Commit 6a1b3ac0 authored by Gerardo Lopez-Fernandez's avatar Gerardo Lopez-Fernandez

Merge branch 'docs/gb/add-architecture-blueprints' into 'master'

Move architecture blueprints from epics to docs

See merge request gitlab-org/gitlab!43120
parents 6ae8edd8 ca27554a
---
comments: false
description: 'Next iteration of build logs architecture at GitLab'
---
# Cloud Native Build Logs
Cloud native and the adoption of Kubernetes has been recognised by GitLab to be
one of the top two biggest tailwinds that are helping us grow faster as a
company behind the project.
This effort is described in a more details [in the infrastructure team
handbook](https://about.gitlab.com/handbook/engineering/infrastructure/production/kubernetes/gitlab-com/).
## Traditional build logs
Traditional job logs depend a lot on availability of a local shared storage.

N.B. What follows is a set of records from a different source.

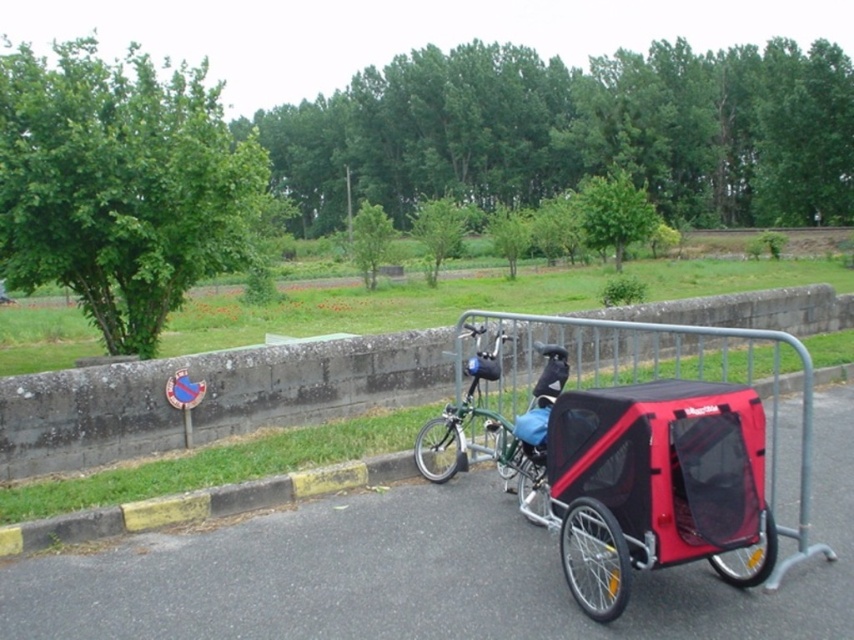
Question: Is red plastic trailer at center wider than green matte bicycle at center?

Choices:
 (A) yes
 (B) no

Answer: (A)

Question: Is red plastic trailer at center thinner than red mesh baby carriage at right?

Choices:
 (A) yes
 (B) no

Answer: (B)

Question: Which point is closer to the camera?

Choices:
 (A) (477, 381)
 (B) (619, 353)
 (C) (378, 356)

Answer: (A)

Question: From the image, what is the correct spatial relationship of metallic gray barrier at center in relation to red mesh baby carriage at right?

Choices:
 (A) left
 (B) right

Answer: (B)

Question: Among these points, which one is nearest to the camera?

Choices:
 (A) (120, 410)
 (B) (744, 518)
 (C) (428, 440)

Answer: (B)

Question: Among these points, which one is nearest to the camera?

Choices:
 (A) (513, 452)
 (B) (133, 417)
 (C) (624, 484)
 (D) (621, 340)

Answer: (C)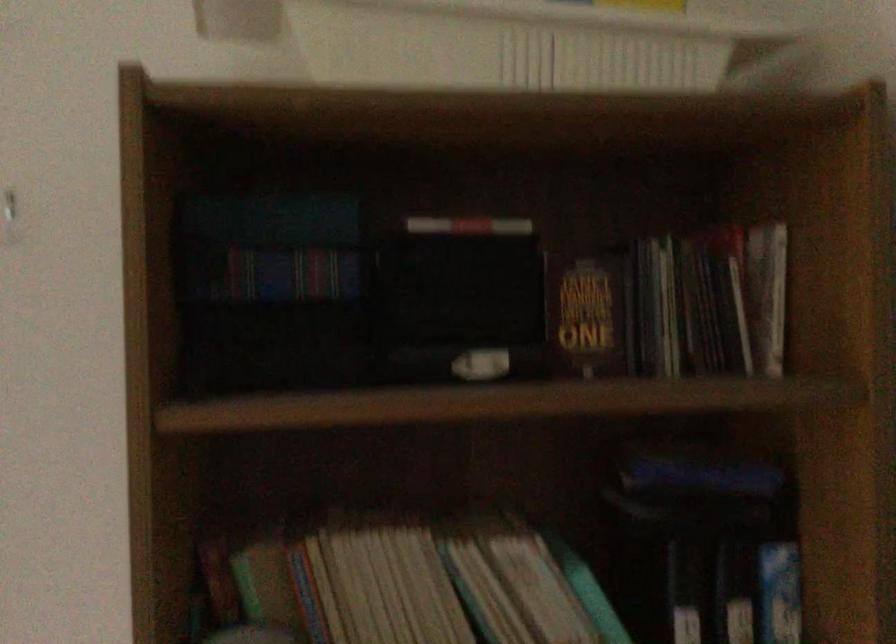
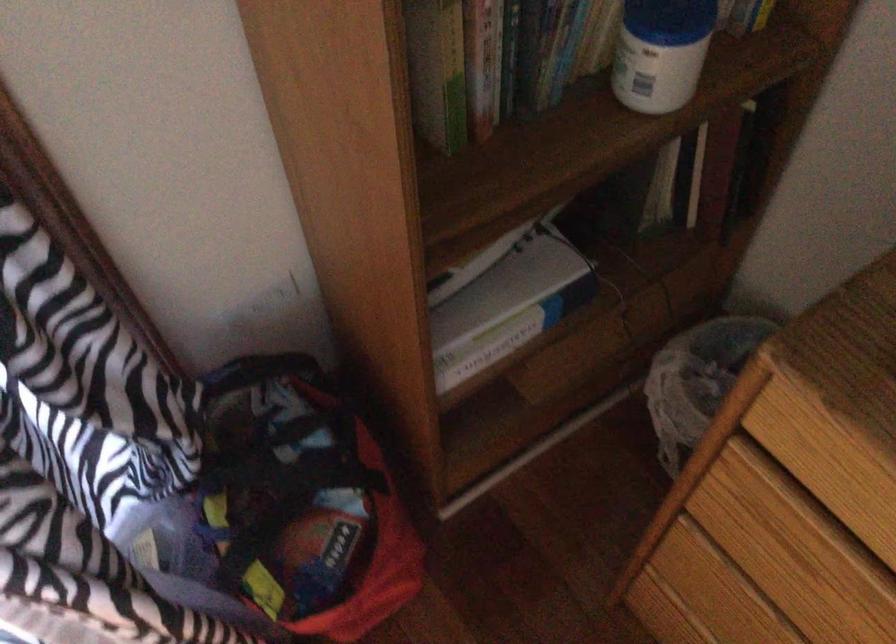
The images are taken continuously from a first-person perspective. In which direction is your viewpoint rotating?

The rotation direction of the camera is right-down.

Every time a GitLab Runner sends a new partial build output, we write this
output to a file on a disk. This is simple, but this mechanism depends on
shared local storage - the same file needs to be available on every GitLab web
node machine, because GitLab Runner might connect to a different one every time
it performs an API request. Sidekiq also needs access to the file because when
a job is complete, a trace file contents will be sent to the object store.
## New architecture
New architecture writes data to Redis instead of writing build logs into a
file.
In order to make this performant and resilient enough, we implemented a chunked
I/O mechanism - we store data in Redis in chunks, and migrate them to an object
store once we reach a desired chunk size.

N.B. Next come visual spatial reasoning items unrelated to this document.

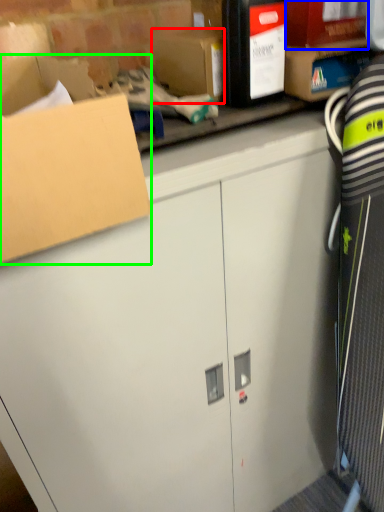
Question: Which object is the farthest from storage box (highlighted by a red box)? Choose among these: storage box (highlighted by a blue box) or box (highlighted by a green box).

Choices:
 (A) storage box
 (B) box

Answer: (B)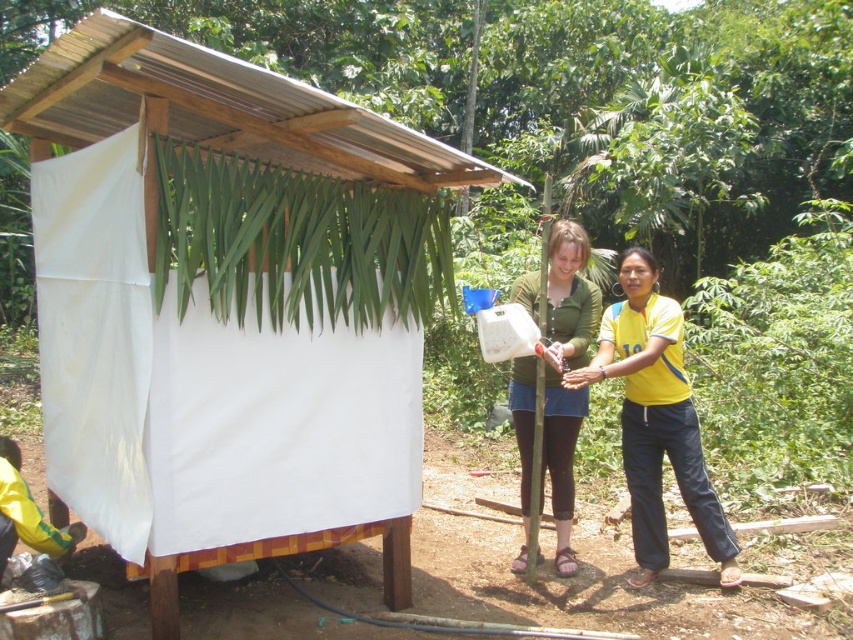
You are a photographer setting up a shoot near the white fabric shelter at center and the yellow fabric pants at center. You want to ensure the shelter is visible in the background while the pants remain in the foreground. Based on their positions, is this arrangement possible?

Simplified sequence diagram is available below.
```mermaid
sequenceDiagram
autonumber
participant U as User
participant R as Runner
participant G as GitLab (rails)
participant I as Redis
participant D as Database
participant O as Object store
loop incremental trace update sent by a runner
Note right of R: Runner appends a build trace
R->>+G: PATCH trace [build.id, offset, data]
G->>+D: find or create chunk [chunk.index]
D-->>-G: chunk [id, index]
G->>I: append chunk data [chunk.index, data]
G-->>-R: 200 OK
end
Note right of R: User retrieves a trace
U->>+G: GET build trace
loop every trace chunk
G->>+D: find chunk [index]
D-->>-G: chunk [id]
G->>+I: read chunk data [chunk.index]
I-->>-G: chunk data [data, size]
end
G-->>-U: build trace
Note right of R: Trace chunk is full
R->>+G: PATCH trace [build.id, offset, data]
G->>+D: find or create chunk [chunk.index]
D-->>-G: chunk [id, index]
G->>I: append chunk data [chunk.index, data]
G->>G: chunk full [index]
G-->>-R: 200 OK
G->>+I: read chunk data [chunk.index]
I-->>-G: chunk data [data, size]
G->>O: send chunk data [data, size]
G->>+D: update data store type [chunk.id]
G->>+I: delete chunk data [chunk.index]
```
## NFS coupling
In 2017, we experienced serious problems of scaling our NFS infrastructure. We
even tried to replace NFS with
[CephFS](https://docs.ceph.com/docs/master/cephfs/) - unsuccessfully.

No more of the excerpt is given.